Estado da Nação debatido hoje com olhos postos nas próximas eleições

02.07.2009 - 07:32 Por Nuno Simas
José Sócrates enfrenta hoje, no Parlamento, o último debate do estado da Nação num dos piores momentos políticos desde que é primeiro-ministro.
O líder do PS chega ao fim da legislatura em queda, com uma pesada derrota eleitoral nas europeias, e com um Governo desgastado por algumas medidas "ásperas", como já confessou.
Será o último frente-a-frente entre Sócrates e a oposição antes das férias de Verão que bem poderá servir de ensaio geral de discursos para a pré-campanha das legislativas de 27 de Setembro. Tanto para PS como para a oposição, do PSD ao Bloco de Esquerda.
E em que dificilmente Sócrates deixará de ser confrontado com os números da economia, do desemprego ou ainda com o negócio da PT para compra da Media Capital, ou a Fundação para as Comunicações Móveis, que o PSD rotulou de "saco azul" do Governo.
Há um ano, a 10 de Julho de 2008, no debate do estado da Nação, o momento político ainda era outro. O estado de graça dos primeiros anos de governação do PS dava sinais de desgaste e o choque petrolífero que fez aumentar os combustíveis já levava todos (ou quase) a introduzir a palavra crise no discurso, ajudando a oposição a pintar de negro o retrato de Portugal. Sócrates anunciou medidas de combate a essa crise que viria a piorar no Outono, após a falência da Lehman Brothers e o "início" da crise financeira à escala mundial.
Há um ano, a crise ainda era outra - a do terceiro "choque petrolífero" -, o PS estava à frente nas sondagens e o primeiro-ministro ainda tentava pôr algum optimismo no discurso. O "choque petrolífero" obrigou o Governo a medidas excepcionais, como o aumento das medidas de apoio aos alunos, na Acção Social Escolar (ASE), com mais manuais escolares gratuitos e a criação do passe escolar, um imposto de 25 por cento para taxar especulações com os aumentos dos combustíveis que teve receitas mais reduzidas (30 milhões de euros) do que os 100 milhões previstos ou ainda a descida do IMI.
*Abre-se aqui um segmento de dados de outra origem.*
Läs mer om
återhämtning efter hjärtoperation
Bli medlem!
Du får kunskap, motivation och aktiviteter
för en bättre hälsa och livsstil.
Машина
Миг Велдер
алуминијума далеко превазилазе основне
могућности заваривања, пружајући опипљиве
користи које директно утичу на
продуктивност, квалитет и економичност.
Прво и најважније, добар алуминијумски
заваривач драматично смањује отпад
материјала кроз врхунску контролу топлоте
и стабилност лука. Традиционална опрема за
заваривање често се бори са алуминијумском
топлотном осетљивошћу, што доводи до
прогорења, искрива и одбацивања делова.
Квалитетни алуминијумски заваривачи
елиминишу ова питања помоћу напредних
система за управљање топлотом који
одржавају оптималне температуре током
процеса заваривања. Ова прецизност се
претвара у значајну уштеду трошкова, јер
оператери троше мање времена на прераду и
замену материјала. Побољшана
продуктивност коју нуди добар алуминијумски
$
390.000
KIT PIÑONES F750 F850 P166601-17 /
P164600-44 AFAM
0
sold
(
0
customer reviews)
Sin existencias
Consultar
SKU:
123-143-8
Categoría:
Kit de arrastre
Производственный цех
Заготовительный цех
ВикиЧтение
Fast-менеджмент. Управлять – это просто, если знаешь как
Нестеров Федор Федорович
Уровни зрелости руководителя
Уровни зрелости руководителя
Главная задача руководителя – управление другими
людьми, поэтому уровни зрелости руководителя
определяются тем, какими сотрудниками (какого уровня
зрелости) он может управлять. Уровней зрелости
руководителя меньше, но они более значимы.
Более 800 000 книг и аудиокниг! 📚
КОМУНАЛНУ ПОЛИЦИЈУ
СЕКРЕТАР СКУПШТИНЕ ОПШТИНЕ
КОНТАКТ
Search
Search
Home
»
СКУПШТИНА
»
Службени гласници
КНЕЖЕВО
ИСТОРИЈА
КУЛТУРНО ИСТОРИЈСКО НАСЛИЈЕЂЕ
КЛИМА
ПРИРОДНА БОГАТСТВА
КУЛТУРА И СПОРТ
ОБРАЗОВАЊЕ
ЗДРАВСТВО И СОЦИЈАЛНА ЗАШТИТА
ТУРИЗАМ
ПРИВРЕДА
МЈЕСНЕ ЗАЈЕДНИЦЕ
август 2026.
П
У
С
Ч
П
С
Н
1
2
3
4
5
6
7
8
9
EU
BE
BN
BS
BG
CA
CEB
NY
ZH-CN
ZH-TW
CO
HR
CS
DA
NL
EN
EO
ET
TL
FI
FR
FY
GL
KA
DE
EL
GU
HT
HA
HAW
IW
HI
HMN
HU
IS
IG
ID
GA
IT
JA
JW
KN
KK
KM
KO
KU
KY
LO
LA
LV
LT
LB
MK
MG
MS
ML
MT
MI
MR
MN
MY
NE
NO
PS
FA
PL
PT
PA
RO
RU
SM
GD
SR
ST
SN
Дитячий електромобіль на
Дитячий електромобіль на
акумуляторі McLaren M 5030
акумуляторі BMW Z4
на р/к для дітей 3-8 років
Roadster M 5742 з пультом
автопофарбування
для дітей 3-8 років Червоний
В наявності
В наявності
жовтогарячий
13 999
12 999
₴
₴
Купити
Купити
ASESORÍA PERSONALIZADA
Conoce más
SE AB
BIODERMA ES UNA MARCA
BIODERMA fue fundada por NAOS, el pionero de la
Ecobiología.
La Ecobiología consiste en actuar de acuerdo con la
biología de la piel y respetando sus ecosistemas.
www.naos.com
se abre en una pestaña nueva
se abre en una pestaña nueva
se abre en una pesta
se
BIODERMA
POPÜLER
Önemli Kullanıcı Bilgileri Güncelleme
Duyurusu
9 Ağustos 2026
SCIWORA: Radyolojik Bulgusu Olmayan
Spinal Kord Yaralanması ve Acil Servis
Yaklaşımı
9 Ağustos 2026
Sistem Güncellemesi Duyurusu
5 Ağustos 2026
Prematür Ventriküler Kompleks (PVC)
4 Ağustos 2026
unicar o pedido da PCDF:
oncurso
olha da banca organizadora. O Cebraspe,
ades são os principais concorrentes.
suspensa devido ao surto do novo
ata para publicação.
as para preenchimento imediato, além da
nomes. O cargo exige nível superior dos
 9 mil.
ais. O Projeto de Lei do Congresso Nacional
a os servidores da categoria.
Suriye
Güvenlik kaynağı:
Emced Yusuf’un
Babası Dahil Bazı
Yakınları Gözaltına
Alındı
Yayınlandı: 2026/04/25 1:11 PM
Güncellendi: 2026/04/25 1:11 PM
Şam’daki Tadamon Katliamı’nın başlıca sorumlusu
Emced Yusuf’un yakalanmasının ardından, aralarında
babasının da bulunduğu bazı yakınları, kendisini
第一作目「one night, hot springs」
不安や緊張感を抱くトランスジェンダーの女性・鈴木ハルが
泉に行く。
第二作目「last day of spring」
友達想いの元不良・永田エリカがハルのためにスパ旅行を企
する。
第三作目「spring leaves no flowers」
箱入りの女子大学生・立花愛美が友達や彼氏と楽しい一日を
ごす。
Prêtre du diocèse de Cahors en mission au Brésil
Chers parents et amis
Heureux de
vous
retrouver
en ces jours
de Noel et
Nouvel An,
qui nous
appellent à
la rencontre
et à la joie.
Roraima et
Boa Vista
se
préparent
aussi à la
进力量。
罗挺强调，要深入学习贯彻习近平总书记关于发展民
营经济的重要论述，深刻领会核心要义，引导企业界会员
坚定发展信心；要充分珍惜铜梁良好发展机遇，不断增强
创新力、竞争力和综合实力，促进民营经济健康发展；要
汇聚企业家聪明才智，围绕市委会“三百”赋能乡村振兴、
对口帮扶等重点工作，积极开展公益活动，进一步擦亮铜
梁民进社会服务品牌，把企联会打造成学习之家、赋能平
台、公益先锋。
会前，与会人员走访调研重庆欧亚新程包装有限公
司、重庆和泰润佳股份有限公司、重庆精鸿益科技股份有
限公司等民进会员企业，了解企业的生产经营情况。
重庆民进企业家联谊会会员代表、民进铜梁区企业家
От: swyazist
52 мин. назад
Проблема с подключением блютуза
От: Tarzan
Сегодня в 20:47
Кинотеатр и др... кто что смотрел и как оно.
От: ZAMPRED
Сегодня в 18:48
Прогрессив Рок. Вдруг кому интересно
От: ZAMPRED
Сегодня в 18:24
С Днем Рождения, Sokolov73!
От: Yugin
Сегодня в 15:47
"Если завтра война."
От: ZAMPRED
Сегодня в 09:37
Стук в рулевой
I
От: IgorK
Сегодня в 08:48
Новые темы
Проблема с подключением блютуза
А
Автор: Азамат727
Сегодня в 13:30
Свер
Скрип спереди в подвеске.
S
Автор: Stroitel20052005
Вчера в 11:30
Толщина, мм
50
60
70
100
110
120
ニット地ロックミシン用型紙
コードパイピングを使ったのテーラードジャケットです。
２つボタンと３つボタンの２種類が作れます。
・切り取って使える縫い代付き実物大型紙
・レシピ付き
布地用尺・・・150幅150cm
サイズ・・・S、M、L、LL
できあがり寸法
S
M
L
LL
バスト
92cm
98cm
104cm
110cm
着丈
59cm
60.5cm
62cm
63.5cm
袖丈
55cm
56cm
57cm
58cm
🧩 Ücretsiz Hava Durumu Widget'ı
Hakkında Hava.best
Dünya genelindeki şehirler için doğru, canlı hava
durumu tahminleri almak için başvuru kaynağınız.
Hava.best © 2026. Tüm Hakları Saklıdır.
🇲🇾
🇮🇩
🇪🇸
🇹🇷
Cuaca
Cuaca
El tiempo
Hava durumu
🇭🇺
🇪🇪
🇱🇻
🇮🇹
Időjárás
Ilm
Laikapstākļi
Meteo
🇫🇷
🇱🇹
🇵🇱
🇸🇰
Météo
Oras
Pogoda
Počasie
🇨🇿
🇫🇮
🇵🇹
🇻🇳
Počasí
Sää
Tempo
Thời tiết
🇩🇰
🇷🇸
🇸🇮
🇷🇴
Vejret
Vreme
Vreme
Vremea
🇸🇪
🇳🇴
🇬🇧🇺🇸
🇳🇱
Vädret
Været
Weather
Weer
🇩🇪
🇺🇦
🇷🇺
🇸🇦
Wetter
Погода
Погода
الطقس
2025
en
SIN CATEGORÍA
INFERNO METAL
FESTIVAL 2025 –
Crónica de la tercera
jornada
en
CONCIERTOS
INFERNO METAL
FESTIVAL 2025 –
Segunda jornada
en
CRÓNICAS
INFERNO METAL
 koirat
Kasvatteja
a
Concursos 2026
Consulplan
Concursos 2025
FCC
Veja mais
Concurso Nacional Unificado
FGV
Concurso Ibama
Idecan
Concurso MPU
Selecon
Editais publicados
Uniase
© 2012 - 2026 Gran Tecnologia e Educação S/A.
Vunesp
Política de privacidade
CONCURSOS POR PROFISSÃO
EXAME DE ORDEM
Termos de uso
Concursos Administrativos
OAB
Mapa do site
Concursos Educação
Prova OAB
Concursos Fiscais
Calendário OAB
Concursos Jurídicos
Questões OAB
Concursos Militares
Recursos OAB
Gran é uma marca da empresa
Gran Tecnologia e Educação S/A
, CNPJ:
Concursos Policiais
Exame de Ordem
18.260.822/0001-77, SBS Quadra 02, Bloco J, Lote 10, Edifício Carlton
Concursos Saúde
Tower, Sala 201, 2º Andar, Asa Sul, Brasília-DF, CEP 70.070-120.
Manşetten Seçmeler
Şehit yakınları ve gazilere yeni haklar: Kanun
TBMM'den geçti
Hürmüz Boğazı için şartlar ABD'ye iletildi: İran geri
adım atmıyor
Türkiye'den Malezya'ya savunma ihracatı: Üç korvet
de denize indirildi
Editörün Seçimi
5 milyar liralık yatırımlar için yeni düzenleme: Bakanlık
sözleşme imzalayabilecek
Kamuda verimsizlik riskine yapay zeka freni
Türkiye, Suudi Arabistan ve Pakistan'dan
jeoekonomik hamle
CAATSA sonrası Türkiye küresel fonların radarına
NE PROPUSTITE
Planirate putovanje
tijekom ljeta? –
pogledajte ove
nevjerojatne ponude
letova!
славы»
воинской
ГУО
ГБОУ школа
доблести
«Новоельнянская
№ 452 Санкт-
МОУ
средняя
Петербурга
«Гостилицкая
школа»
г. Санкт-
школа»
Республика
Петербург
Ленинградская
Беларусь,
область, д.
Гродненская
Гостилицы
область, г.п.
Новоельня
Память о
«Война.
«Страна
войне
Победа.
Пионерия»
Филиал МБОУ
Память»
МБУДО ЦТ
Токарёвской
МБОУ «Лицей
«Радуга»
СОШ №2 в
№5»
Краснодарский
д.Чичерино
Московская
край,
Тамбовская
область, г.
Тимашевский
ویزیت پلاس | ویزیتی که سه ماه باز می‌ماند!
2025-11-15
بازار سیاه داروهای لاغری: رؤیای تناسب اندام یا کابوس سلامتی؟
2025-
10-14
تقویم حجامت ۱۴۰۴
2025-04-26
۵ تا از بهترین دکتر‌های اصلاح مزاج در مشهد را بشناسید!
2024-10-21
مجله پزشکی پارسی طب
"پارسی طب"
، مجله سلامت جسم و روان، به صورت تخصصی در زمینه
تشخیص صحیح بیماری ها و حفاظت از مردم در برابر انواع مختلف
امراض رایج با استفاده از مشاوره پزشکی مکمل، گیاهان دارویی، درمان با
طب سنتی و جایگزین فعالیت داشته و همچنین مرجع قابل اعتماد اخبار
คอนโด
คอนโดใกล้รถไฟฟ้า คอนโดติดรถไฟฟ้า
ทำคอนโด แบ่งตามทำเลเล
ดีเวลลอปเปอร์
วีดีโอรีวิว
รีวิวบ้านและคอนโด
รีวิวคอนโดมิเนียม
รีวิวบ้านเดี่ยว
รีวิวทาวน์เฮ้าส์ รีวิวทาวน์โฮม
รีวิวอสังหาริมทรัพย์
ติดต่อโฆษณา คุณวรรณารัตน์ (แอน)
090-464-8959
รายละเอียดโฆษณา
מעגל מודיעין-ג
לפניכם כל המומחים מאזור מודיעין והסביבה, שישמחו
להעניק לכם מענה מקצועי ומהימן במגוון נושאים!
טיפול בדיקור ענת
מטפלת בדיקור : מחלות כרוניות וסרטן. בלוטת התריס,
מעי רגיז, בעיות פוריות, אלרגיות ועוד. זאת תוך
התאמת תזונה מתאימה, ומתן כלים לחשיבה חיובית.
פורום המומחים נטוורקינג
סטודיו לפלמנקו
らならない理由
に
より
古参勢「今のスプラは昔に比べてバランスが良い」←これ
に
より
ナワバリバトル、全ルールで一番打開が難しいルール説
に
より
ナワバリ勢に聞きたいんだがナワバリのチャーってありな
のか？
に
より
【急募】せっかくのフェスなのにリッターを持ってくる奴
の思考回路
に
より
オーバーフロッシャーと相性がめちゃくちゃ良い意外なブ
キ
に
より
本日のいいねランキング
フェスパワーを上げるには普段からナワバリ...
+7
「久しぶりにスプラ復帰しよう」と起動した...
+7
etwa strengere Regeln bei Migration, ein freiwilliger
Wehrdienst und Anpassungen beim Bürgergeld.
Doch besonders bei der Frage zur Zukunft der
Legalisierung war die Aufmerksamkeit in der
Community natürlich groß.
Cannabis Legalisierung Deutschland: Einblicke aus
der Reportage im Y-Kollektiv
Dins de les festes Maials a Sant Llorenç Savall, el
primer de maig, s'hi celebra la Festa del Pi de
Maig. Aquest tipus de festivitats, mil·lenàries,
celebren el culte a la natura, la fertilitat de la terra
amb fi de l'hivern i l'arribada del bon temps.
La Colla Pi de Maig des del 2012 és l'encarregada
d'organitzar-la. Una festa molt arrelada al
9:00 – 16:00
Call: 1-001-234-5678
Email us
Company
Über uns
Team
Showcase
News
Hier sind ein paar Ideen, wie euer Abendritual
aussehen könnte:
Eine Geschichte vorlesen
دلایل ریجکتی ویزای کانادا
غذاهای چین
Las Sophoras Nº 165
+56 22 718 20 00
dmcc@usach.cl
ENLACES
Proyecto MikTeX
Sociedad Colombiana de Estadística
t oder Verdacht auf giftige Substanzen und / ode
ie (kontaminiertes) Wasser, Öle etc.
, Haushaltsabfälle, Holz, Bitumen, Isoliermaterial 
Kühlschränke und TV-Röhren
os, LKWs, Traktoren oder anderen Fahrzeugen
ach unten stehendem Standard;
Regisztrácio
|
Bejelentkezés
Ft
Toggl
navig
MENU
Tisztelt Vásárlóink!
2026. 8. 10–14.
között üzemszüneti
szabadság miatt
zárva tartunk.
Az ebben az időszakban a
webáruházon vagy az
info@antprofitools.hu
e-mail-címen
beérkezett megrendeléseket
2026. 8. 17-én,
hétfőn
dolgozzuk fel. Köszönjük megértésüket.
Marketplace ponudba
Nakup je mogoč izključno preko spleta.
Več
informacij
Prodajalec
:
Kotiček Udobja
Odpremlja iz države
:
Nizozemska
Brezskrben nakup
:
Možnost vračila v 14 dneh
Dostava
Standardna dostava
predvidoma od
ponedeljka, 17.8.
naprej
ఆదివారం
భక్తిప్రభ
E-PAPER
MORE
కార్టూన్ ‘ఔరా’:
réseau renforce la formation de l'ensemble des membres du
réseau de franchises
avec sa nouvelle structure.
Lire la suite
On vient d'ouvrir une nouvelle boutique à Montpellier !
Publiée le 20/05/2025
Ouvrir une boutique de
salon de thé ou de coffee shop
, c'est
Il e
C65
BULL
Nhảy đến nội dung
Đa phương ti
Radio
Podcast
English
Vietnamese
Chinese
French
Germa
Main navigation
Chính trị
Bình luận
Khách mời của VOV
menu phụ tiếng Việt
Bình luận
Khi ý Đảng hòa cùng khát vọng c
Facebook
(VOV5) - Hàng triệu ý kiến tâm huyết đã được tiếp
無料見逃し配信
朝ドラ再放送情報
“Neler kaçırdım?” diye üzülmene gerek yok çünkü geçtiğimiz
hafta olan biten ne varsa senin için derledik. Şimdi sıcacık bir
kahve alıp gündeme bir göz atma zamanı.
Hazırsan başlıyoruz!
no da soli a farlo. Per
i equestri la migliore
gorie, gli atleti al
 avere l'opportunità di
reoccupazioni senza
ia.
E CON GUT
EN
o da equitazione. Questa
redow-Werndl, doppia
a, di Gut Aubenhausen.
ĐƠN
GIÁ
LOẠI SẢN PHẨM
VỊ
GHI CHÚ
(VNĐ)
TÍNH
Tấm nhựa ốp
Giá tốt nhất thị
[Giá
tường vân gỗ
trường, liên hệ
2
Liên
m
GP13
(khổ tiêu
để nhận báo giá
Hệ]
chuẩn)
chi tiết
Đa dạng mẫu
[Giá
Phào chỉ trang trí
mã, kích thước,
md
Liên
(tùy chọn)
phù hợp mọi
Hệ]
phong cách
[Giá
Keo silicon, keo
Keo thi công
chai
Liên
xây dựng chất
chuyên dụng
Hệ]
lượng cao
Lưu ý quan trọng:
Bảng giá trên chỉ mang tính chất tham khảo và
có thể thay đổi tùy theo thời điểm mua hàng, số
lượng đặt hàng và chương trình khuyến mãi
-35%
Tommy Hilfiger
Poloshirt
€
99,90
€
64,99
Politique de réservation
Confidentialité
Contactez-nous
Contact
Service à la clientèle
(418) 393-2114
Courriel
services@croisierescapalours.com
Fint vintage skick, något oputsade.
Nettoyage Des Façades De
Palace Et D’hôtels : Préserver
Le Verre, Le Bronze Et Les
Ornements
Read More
Há um ano, José Sócrates antecipava um balanço de legislatura nas reformas da justiça, da administração pública, a avaliação dos professores ou no Código do Trabalho. No primeiro caso, o Pacto da Justiça avançou, por exemplo, com o mapa judiciário, mas não escapou à polémica. A produção legislativa da reforma da administração está feita, mas falta a regulamentação de muitas das leis. Contra a avaliação saíram à rua milhares de docentes e o Governo optou por um regime simplificado que, mesmo assim, não calou a classe.
Há um ano, o controlo do défice público era uma pedra angular do discurso "de confiança" do Governo, até para atingir a oposição, em especial o PSD. "É preciso dizer não às propostas demagógicas de baixa generalizada de impostos ou o aumento substancial da despesa pública", dizia o primeiro-ministro. Hoje, em nome da crise, é preciso aumentar o défice para assumir o investimento público e as obras públicas.
As obras, como sempre
Há um ano, como hoje, a discussão esteve centrada nas grandes obras públicas, como o TGV - um projecto que Sócrates defendia em 2008 e que, passado um ano, aceitou adiar para depois das legislativas. Perante o clamor de partidos e as dúvidas do próprio Presidente da República.
A crise mundial entrou em força na vida política. As notícias do encerramento de fábricas e do aumento do desemprego ajudaram a mudar o clima. Juntando mais crise à que já existia antes, clamam os partidos da oposição, da esquerda à direita.
Passado um ano sobre o último debate do estado da Nação, algumas coisas mudaram. O partido de Sócrates, que conseguiu pela primeira vez uma maioria absoluta para o PS em 2005, foi derrotado nas europeias de 7 de Junho. À esquerda, PCP e Bloco cresceram. À direita, o CDS também. E o PSD, que tem em Manuela Ferreira Leite a terceira líder desde 2005, venceu.
A derrota europeia levou a uma aparente mudança de estilo de Sócrates, a aceitar com humildade os resultados nas urnas e com o PS a ser menos entusiasta no pedido de maioria absoluta nas eleições.